Your instructions
Write out again, exactly, the lines below starting at the one with "power microscopy image" and ending at the one with "power microscopy histopathology".

(Beginning of Input records)

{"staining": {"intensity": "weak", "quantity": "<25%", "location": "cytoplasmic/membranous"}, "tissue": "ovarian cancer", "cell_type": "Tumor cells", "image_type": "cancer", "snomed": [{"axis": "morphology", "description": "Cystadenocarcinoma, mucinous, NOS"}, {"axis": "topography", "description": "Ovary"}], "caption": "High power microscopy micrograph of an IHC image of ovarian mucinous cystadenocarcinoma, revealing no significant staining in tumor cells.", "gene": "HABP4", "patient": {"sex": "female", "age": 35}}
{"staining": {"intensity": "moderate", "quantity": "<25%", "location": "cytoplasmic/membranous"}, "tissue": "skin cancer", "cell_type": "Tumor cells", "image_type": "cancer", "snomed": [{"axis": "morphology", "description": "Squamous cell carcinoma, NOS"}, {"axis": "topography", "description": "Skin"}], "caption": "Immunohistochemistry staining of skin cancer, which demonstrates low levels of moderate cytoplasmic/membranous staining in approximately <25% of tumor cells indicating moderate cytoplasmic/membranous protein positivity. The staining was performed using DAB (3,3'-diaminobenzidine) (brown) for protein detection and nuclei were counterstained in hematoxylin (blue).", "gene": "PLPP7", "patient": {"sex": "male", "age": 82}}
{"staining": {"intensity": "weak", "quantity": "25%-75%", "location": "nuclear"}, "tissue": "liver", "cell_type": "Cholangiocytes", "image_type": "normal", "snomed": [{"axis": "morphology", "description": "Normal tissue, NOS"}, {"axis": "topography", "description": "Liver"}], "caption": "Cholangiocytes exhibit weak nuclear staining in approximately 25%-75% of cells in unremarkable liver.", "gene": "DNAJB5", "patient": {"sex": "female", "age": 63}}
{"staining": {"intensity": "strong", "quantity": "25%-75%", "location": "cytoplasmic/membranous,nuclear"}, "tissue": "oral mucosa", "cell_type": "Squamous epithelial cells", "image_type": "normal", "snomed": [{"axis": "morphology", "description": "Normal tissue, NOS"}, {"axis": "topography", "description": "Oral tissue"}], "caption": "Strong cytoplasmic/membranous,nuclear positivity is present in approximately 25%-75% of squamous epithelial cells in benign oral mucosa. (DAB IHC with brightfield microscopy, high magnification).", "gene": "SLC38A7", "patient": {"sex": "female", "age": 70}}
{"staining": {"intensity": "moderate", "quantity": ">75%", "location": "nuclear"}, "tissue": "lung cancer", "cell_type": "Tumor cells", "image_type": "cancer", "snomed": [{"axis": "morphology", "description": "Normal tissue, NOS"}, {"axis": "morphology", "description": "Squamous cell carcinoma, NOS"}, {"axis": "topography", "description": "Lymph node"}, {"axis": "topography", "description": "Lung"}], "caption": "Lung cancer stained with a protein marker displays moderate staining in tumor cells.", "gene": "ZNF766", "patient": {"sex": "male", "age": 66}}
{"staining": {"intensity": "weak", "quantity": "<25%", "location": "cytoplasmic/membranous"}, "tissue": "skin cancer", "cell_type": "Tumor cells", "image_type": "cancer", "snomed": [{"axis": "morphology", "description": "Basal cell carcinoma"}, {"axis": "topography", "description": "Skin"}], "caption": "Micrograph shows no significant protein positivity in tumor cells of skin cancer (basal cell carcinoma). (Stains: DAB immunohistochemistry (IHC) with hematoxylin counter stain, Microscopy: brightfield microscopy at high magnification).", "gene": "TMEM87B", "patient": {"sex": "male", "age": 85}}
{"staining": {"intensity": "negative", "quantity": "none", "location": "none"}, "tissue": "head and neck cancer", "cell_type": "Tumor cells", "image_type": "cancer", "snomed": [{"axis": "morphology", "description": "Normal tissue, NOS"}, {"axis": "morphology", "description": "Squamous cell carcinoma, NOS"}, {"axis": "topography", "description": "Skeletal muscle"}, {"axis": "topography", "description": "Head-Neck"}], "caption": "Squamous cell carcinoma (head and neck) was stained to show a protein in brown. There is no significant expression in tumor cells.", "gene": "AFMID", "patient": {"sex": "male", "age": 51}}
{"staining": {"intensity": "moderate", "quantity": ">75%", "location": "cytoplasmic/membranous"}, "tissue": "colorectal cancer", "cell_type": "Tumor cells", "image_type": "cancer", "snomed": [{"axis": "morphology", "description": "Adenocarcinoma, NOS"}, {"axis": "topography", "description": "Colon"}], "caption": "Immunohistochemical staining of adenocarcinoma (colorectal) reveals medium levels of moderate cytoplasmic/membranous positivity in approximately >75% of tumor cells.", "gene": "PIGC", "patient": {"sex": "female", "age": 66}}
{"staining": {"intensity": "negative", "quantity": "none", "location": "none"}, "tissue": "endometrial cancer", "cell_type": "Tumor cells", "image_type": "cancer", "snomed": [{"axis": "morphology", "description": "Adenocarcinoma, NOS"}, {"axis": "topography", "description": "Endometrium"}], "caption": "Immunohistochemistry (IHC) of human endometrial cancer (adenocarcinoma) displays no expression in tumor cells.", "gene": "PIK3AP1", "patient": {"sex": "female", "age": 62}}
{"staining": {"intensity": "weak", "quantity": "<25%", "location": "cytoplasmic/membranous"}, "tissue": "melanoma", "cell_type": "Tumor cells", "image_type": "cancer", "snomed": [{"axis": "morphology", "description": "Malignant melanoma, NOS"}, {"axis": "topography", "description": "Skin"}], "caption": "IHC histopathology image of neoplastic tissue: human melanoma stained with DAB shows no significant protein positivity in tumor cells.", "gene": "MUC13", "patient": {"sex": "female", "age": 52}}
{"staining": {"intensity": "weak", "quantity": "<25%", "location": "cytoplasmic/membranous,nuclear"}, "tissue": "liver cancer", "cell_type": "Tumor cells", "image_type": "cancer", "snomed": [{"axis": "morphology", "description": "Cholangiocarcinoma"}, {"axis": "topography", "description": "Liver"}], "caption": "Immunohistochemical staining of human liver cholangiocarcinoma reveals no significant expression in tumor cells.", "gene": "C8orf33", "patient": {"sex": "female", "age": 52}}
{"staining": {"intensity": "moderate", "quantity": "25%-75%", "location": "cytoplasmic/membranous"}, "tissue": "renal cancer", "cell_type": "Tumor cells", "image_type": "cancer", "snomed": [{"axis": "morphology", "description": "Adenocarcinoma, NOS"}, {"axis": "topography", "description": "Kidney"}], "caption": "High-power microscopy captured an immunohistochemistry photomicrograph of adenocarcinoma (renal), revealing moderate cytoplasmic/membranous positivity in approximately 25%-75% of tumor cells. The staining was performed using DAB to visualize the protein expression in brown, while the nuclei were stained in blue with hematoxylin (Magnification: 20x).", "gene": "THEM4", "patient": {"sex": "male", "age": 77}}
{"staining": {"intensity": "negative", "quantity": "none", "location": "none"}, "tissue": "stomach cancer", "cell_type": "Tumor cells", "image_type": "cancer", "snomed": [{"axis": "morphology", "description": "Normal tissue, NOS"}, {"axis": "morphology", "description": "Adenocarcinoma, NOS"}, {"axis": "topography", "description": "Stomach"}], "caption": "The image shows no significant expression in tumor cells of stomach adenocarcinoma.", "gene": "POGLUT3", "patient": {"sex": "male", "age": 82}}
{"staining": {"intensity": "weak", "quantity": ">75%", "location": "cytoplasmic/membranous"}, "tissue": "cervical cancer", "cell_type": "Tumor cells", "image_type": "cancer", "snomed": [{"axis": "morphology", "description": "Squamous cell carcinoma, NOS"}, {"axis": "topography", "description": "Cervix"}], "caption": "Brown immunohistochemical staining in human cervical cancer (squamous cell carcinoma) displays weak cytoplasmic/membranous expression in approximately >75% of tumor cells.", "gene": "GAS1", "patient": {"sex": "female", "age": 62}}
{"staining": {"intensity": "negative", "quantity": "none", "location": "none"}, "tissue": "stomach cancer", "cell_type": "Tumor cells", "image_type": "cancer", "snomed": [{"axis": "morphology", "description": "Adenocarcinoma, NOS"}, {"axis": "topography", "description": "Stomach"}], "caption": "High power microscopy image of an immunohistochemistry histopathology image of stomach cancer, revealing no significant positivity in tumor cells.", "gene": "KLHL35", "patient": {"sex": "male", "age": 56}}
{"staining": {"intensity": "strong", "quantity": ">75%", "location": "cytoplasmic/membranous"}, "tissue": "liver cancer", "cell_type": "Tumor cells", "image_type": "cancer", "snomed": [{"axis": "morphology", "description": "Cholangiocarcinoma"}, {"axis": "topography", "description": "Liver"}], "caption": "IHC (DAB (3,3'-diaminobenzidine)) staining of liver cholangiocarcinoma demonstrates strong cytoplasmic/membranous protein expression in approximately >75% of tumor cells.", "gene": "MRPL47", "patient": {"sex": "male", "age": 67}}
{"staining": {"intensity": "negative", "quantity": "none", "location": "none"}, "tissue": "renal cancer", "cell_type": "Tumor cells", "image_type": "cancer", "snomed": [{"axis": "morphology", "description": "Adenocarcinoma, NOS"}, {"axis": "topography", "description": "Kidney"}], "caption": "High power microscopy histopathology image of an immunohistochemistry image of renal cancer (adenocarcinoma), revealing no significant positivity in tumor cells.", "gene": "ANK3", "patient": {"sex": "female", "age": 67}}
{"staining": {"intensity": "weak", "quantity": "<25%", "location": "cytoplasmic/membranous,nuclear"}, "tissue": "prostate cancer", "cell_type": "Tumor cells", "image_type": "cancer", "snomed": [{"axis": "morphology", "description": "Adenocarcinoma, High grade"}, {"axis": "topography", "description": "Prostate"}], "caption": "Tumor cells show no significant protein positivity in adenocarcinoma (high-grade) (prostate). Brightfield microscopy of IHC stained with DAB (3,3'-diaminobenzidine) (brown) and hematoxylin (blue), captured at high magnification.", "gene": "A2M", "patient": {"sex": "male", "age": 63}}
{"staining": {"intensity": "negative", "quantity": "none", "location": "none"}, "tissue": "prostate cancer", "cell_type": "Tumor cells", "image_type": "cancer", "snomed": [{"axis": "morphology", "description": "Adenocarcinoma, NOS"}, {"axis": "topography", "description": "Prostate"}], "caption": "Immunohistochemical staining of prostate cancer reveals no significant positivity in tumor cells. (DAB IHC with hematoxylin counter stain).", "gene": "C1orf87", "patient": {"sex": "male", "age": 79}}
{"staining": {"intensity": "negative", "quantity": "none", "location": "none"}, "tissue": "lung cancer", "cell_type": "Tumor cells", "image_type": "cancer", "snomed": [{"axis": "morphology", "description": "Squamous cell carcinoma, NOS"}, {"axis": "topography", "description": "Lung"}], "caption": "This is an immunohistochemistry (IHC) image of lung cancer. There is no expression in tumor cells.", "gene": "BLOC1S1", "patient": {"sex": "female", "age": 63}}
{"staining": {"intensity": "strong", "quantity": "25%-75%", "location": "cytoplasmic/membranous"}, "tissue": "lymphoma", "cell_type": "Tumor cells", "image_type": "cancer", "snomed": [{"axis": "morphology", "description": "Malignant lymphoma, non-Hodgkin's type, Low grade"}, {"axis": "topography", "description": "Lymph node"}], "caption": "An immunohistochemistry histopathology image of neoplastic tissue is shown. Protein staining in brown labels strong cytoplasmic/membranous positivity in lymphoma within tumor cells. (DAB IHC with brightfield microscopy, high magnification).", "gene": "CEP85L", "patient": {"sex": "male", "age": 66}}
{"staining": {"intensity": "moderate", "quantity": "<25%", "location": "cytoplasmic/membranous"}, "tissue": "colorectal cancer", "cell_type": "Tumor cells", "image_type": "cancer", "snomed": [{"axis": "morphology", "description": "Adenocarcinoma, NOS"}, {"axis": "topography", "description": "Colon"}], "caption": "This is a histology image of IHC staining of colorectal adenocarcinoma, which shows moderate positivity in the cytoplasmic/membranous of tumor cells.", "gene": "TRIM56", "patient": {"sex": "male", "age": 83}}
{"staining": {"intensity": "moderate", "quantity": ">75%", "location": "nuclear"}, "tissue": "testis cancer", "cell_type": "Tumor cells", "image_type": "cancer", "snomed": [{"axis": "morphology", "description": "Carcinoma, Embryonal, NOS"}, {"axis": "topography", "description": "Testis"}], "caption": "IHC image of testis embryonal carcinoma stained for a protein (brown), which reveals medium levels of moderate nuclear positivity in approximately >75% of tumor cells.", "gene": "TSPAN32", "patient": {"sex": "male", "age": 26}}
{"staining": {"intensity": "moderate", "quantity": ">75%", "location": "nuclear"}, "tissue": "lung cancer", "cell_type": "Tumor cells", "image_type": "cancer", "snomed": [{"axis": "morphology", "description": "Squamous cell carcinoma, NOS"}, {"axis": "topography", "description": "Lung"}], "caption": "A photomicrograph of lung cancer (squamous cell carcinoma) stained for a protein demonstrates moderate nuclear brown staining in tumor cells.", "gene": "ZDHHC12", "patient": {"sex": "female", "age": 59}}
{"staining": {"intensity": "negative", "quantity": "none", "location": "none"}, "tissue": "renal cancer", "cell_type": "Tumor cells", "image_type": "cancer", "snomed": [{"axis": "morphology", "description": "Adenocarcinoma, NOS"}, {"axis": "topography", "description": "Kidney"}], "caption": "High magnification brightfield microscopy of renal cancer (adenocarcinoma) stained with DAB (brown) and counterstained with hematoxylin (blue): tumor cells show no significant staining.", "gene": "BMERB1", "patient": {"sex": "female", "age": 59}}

(End of Input records)

Result
{"staining": {"intensity": "negative", "quantity": "none", "location": "none"}, "tissue": "stomach cancer", "cell_type": "Tumor cells", "image_type": "cancer", "snomed": [{"axis": "morphology", "description": "Adenocarcinoma, NOS"}, {"axis": "topography", "description": "Stomach"}], "caption": "High power microscopy image of an immunohistochemistry histopathology image of stomach cancer, revealing no significant positivity in tumor cells.", "gene": "KLHL35", "patient": {"sex": "male", "age": 56}}
{"staining": {"intensity": "strong", "quantity": ">75%", "location": "cytoplasmic/membranous"}, "tissue": "liver cancer", "cell_type": "Tumor cells", "image_type": "cancer", "snomed": [{"axis": "morphology", "description": "Cholangiocarcinoma"}, {"axis": "topography", "description": "Liver"}], "caption": "IHC (DAB (3,3'-diaminobenzidine)) staining of liver cholangiocarcinoma demonstrates strong cytoplasmic/membranous protein expression in approximately >75% of tumor cells.", "gene": "MRPL47", "patient": {"sex": "male", "age": 67}}
{"staining": {"intensity": "negative", "quantity": "none", "location": "none"}, "tissue": "renal cancer", "cell_type": "Tumor cells", "image_type": "cancer", "snomed": [{"axis": "morphology", "description": "Adenocarcinoma, NOS"}, {"axis": "topography", "description": "Kidney"}], "caption": "High power microscopy histopathology image of an immunohistochemistry image of renal cancer (adenocarcinoma), revealing no significant positivity in tumor cells.", "gene": "ANK3", "patient": {"sex": "female", "age": 67}}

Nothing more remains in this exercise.